#### [Task requirements]
An exact copy of the lines from the one containing "vfov_deg: 85.7" to the end of the records below is required, and nothing else.

[Stored items from a collection]
+--

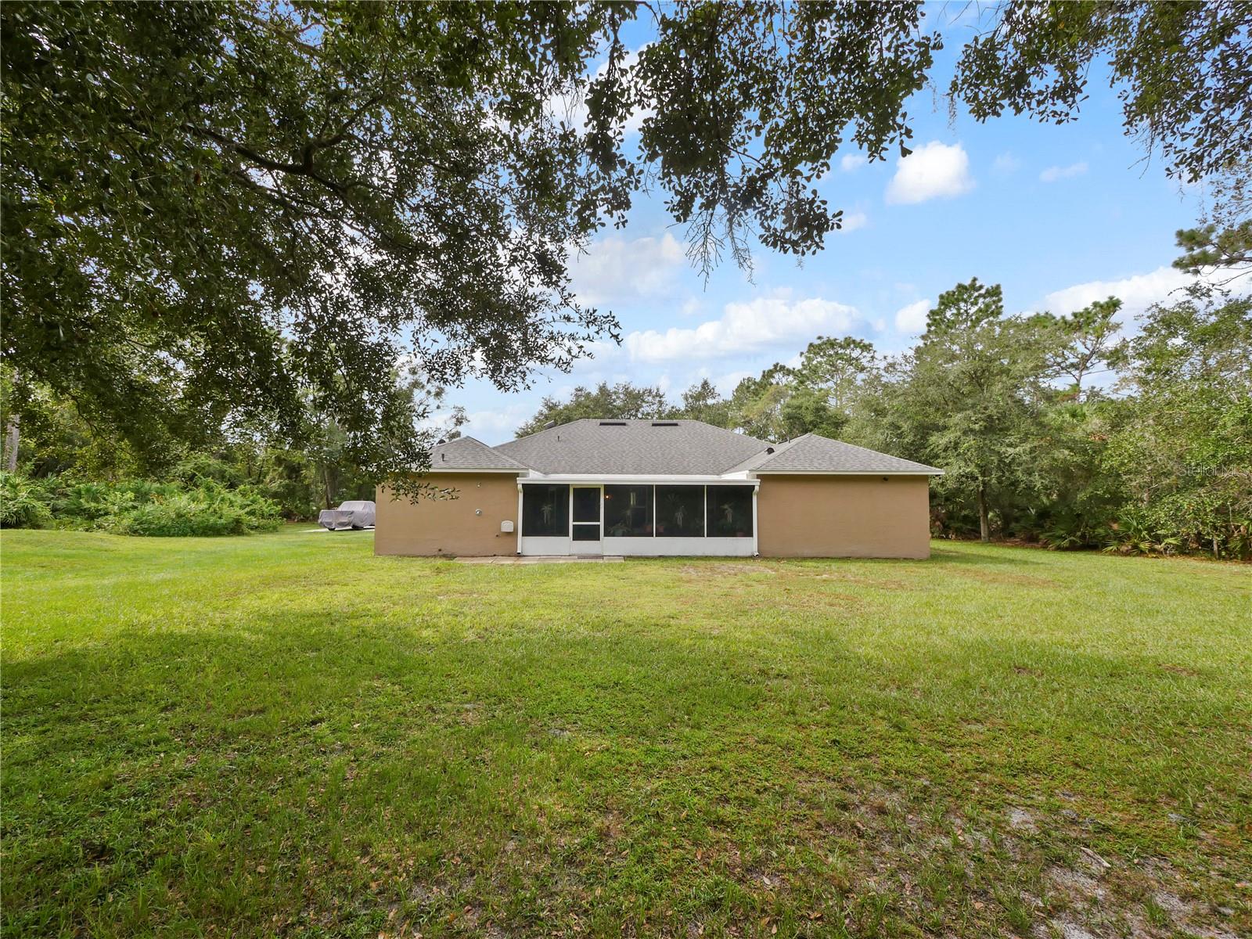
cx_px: 626
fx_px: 506
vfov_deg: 85.7
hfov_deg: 102.1
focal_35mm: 14
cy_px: 470
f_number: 6.3
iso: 200
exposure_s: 1/320
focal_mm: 7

+--

#### [Output]
vfov_deg: 85.7
hfov_deg: 102.1
focal_35mm: 14
cy_px: 470
f_number: 6.3
iso: 200
exposure_s: 1/320
focal_mm: 7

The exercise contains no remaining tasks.